Essere invitata a una degustazione di caffè monorigine è un onore, parteciparvi è un piacere. Milani è una torrefazione di Como che fino a poco tempo fa conoscevo di nome, e per le belle botteghe del caffè del capoluogo lariano. Lo scorso ottobre, alla fiera HOST di Milano, Milani ha organizzato una degustazione di sei monorigine abbinati a pasticceria fine, centrifughe e succhi di frutta: una colazione completa, sana ed elegante per stupire il proprio partner o viziare un cliente.

Nell’unirmi agli altri partecipanti ho notato con grande piacere sulle schede con i profili sensoriali, il logo del Centro Studi Assaggiatori di Brescia. Per me è stato come fare un balzo nel tempo a dieci anni prima, quando proprio col CSA ho conseguito il Master in Scienze dell’Analisi Sensoriale, un percorso incentrato non solo sull’analisi sensoriale del vino, ma anche su studi approfonditi di altri alimenti e bevande. Ho fatto la tesi sui profili sensoriali di tè pregiati, ma ho apprezzato tantissimo anche lo studio e la valutazione dei profili sensoriali del caffè. Ma veniamo alla degustazione.

 

Le note olfattive sono il primo tratto distintivo di un caffè di qualità e possono aiutare a definirne l’origine, ma anche l’occhio vuole la sua parte, con l’esame della tessitura e le sfumature della crema tra il marrone chiaro e il nocciola.

 

La fase gustativa, con le componenti amaro, acidità, astringenza e corpo, completa l’assaggio e permette di definire il profilo sensoriale del caffè.

Spetta infine all’esperienza di chi ce lo propone proporre il caffè migliore nei vari momenti della giornata, e naturalmente accostarvi il dolce più adatto, proprio come si fa con l’abbinamento cibo – vino. I caffè migliori crescono a latitudini tropicali, negli altipiani sino a 2.000 metri s.l.m., dove le giornate calde e umide si alternano a notti più fresche. Tutta la filiera contribuisce alla qualità del prodotto finito: un caffè monorigine è espressione del territorio e delle condizioni pedoclimatiche, ma anche della lavorazione del chicco, della torrefazione e infine della “mano” del barista che lo prepara (manualità e macchina).

 

Il nostro viaggio nel gusto si svolge tra l’America Latina, l’Africa e l’Asia. Tutti i sei monorigine sono 100% Arabica. Guatemala Genuine Antigua è fruttato, corposo ed equilibrato.
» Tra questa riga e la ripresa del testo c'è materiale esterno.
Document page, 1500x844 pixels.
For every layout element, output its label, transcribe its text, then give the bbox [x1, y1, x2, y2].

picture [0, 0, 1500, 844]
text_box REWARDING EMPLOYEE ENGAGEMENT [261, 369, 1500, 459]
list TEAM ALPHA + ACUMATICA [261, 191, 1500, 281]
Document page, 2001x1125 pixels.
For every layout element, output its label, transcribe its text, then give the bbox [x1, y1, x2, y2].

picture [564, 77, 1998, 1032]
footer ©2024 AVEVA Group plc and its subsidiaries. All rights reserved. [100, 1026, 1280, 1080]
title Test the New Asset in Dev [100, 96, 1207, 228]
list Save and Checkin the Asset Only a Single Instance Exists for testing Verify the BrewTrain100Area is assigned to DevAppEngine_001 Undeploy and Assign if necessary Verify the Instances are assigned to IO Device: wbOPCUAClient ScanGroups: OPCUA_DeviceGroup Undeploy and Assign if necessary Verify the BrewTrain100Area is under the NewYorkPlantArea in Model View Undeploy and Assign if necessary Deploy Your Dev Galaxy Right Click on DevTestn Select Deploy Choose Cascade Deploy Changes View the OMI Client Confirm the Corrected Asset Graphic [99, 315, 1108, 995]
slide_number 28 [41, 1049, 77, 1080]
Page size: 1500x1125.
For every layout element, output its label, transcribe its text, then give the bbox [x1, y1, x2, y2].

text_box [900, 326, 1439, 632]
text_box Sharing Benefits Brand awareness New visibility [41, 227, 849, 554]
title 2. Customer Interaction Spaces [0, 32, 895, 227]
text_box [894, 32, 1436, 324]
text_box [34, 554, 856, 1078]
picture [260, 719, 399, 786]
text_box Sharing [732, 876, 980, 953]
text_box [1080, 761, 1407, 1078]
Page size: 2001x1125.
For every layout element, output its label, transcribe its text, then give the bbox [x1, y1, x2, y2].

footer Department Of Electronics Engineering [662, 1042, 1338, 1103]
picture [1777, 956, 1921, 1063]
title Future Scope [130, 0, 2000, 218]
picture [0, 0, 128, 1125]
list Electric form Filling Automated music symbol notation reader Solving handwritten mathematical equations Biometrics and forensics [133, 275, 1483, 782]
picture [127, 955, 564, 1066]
Brasile Santos Cereja Madura ha un delicato aroma di pane tostato, una leggera acidità, armonia e dolcezza. Portorico Yauco Selecto è pieno e corposo all’esame gustativo, con un retrogusto di spezie e cioccolato. Etiopia Sidamo è caratterizzato dal profumo intenso, ma ha soprattutto un aroma ricco e un gusto speziato (cannella, cioccolato). Papua Estate Plantation è delicato all’olfatto, ha un gusto leggermente acido con note fruttate.

Non assaggiamo il Giamaica Blue Mountain in questa occasione, ma per come lo ricordo io posso immaginare che sia leggermente acido con note erbacee e vegetali, caratteristiche dell’America Centrale.

Sono molto soddisfatta di questa esperienza e soprattutto della possibilità di abbracciare, anche mentalmente, l’idea che il caffè espresso diventi sinonimo di pausa di gusto, per prenderci il tempo di assaporare senza fretta, assieme al caffè, il suo complemento ideale, sia esso un cornetto, una fetta di torta o una torta al cioccolato.